From stephane vaucher <vauc...@LUB.UMontreal.CA>
Subject Re: Should Token be immutable?
Date Fri, 13 Dec 2002 19:31:23 GMT
Hi Brian,

I've read rapidly through the analyser's code, but I'm in no way a 
lucene master. If I understood your statement correctly, you are saying 
that we would multiply the number of tokens by 1.5 per tokeniser it 
uses. A potential "optimisation" would be that sometimes the string 
could be reused since it's immutable as well.

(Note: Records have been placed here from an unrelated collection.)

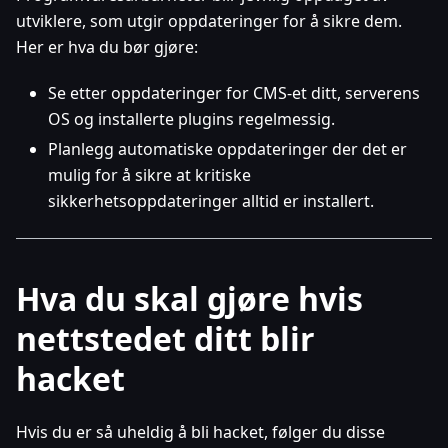
utviklere, som utgir oppdateringer for å sikre dem.
Her er hva du bør gjøre:
Se etter oppdateringer for CMS-et ditt, serverens
OS og installerte plugins regelmessig.
Planlegg automatiske oppdateringer der det er
mulig for å sikre at kritiske
sikkerhetsoppdateringer alltid er installert.
Hva du skal gjøre hvis
nettstedet ditt blir
hacket
Hvis du er så uheldig å bli hacket, følger du disse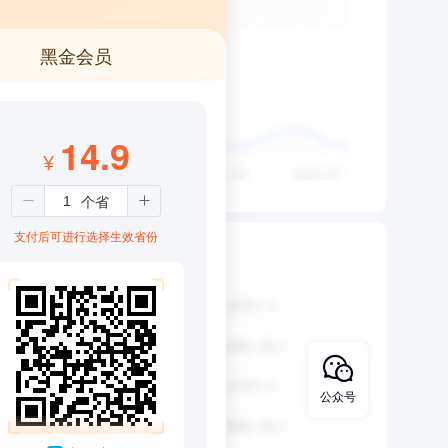
黑金会员
14.9
¥
支付后可进行选择生效省份
公众号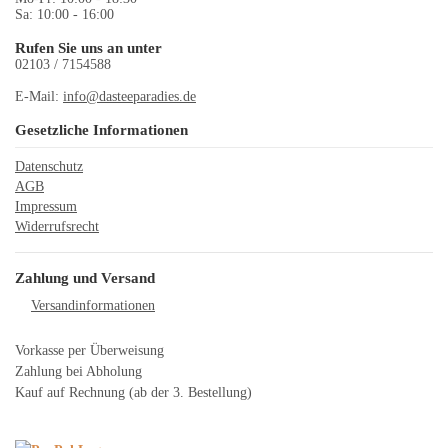
Sa: 10:00 - 16:00
Rufen Sie uns an unter
02103 / 7154588
E-Mail:
info@dasteeparadies.de
Gesetzliche Informationen
Datenschutz
AGB
Impressum
Widerrufsrecht
Zahlung und Versand
Versandinformationen
Vorkasse per Überweisung
Zahlung bei Abholung
Kauf auf Rechnung (ab der 3. Bestellung)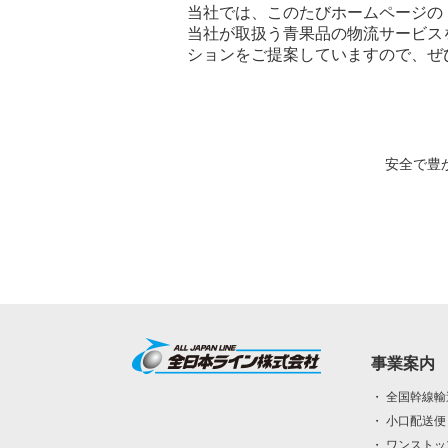
当社では、このたびホームページの
当社が取扱う青果品の物流サービス
ションをご提案していますので、ぜ
安全で豊
事業案内
・ 全国幹線輸
・ 小口配送便
・ ワンスト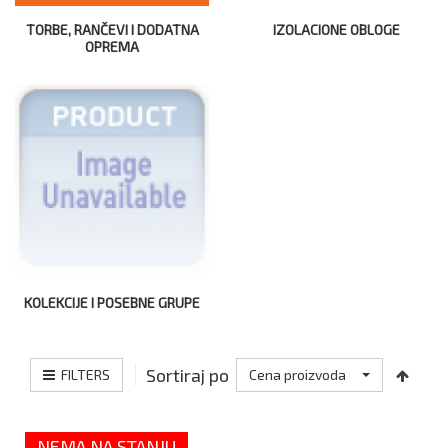
TORBE, RANČEVI I DODATNA
IZOLACIONE OBLOGE
OPREMA
KOLEKCIJE I POSEBNE GRUPE
Sortiraj po
FILTERS
Cena proizvoda
NEMA NA STANJU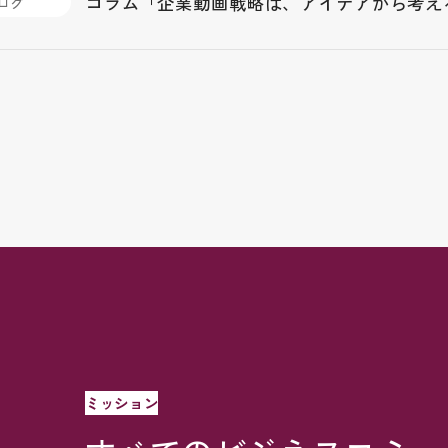
コラム「企業動画戦略は、アイデアから考え
ログ
ミッション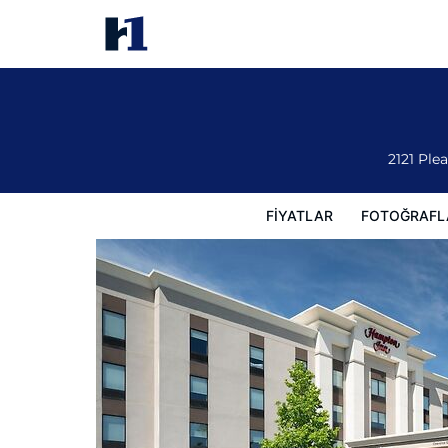
Hampton Inn Fairmont
Fiyatlar
Fotoğraflar
Görüşler
Harita
Otel Özellik
2121 Ple
FIYATLAR
FOTOĞRAFL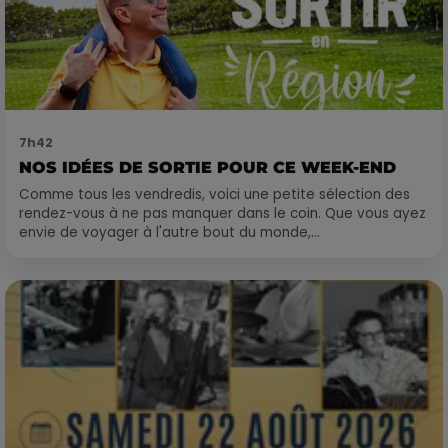
7h42
NOS IDÉES DE SORTIE POUR CE WEEK-END
Comme tous les vendredis, voici une petite sélection des
rendez-vous à ne pas manquer dans le coin. Que vous ayez
envie de voyager à l'autre bout du monde,...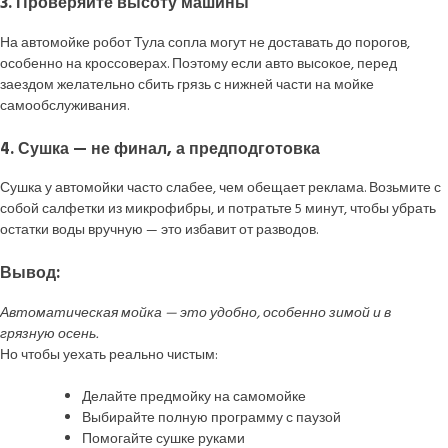
3. Проверяйте высоту машины
На автомойке робот Тула сопла могут не доставать до порогов,
особенно на кроссоверах. Поэтому если авто высокое, перед
заездом желательно сбить грязь с нижней части на мойке
самообслуживания.
4. Сушка — не финал, а предподготовка
Сушка у автомойки часто слабее, чем обещает реклама. Возьмите с
собой салфетки из микрофибры, и потратьте 5 минут, чтобы убрать
остатки воды вручную — это избавит от разводов.
Вывод:
Автоматическая мойка — это удобно, особенно зимой и в
грязную осень.
Но чтобы уехать реально чистым:
Делайте предмойку на самомойке
Выбирайте полную программу с паузой
Помогайте сушке руками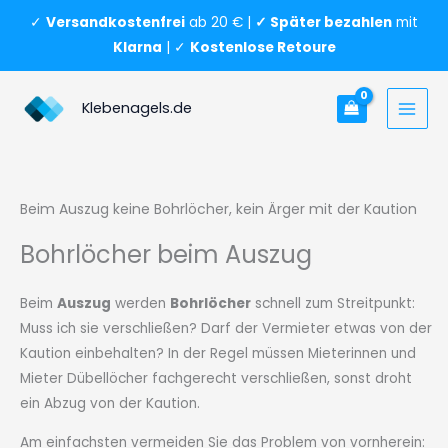
Bohrlöcher beim Auszug
Zum
✓
Versandkostenfrei
ab 20 € |
✓ Später bezahlen
mit
Inhalt
Klarna
| ✓
Kostenlose Retoure
springen
Klebenagels.de
Beim Auszug keine Bohrlöcher, kein Ärger mit der Kaution
Bohrlöcher beim Auszug
Beim
Auszug
werden
Bohrlöcher
schnell zum Streitpunkt:
Muss ich sie verschließen? Darf der Vermieter etwas von der
Kaution einbehalten? In der Regel müssen Mieterinnen und
Mieter Dübellöcher fachgerecht verschließen, sonst droht
ein Abzug von der Kaution.
Am einfachsten vermeiden Sie das Problem von vornherein: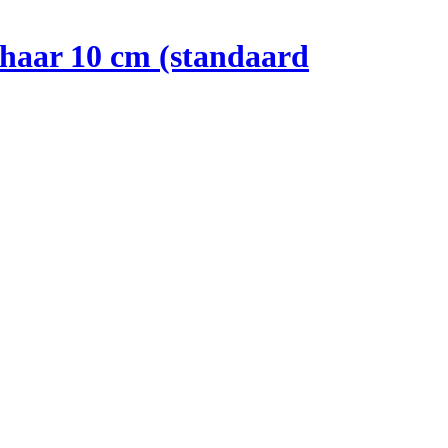
haar 10 cm (standaard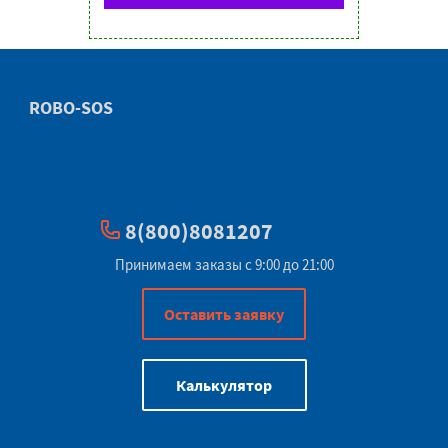
ROBO-SOS
8(800)8081207
Принимаем заказы с 9:00 до 21:00
Оставить заявку
Калькулятор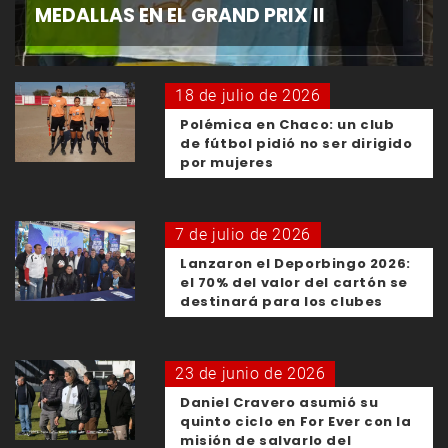
MEDALLAS EN EL GRAND PRIX II
18 de julio de 2026
Polémica en Chaco: un club
de fútbol pidió no ser dirigido
por mujeres
7 de julio de 2026
Lanzaron el Deporbingo 2026:
el 70% del valor del cartón se
destinará para los clubes
23 de junio de 2026
Daniel Cravero asumió su
quinto ciclo en For Ever con la
misión de salvarlo del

Personally, I believe it would be cleaner to make it immutable (I think 
that's why this thread started), so +1.


Brian Goetz wrote:

>>I suppose org.apache.lucene.analysis.LowerCaseFilter and
>>PorterStemFilter modify the Token termText property as an
>>optimization. Their next() method will be called once for each token
>>for each filter in the chain of filters during analysis. Creating a
>>new Token for every modification could create a _lot_ of objects to
>>be garbage collected.
>Well, in the worst case, it would multiply by 1.5 the number of
>objects created by the tokenization process, since the Token is mostly
>a wrapper for the term text (a String), and the term text needs to be
>created regardless (two objects -- the String object and its
>underlying char array.)  And if the term text is put together with
>StringBuffer operations (explicitly or implicitly), that's more
>objects.  But the most likely case is considerably better; there are
>lots of other intermediate objects created as a result of
>tokenization, too.  I'm guessing that you're talking about no more
>than a 15% increase in garbage creation during this particular part of
>the process.  And JVMs have gotten a LOT smarter about dealing with
>temporary intermediate objects.
>Immutability has a lot of advantages.  True, it sometimes means a
>performance hit.  But are you sure we've really got one here?  First,
>the time spent in tokenization is a small percentage of Lucene's
>overall work, as searches are generally more frequent than additions
>(otherwise we'd just use grep.)  Second, does anyone feel that
>Lucene's tokenization is too slow?  I sure don't.  
>Unless someone can demonstrate a real performance problem, I think
>we're better off doing it "right" -- make Term immutable.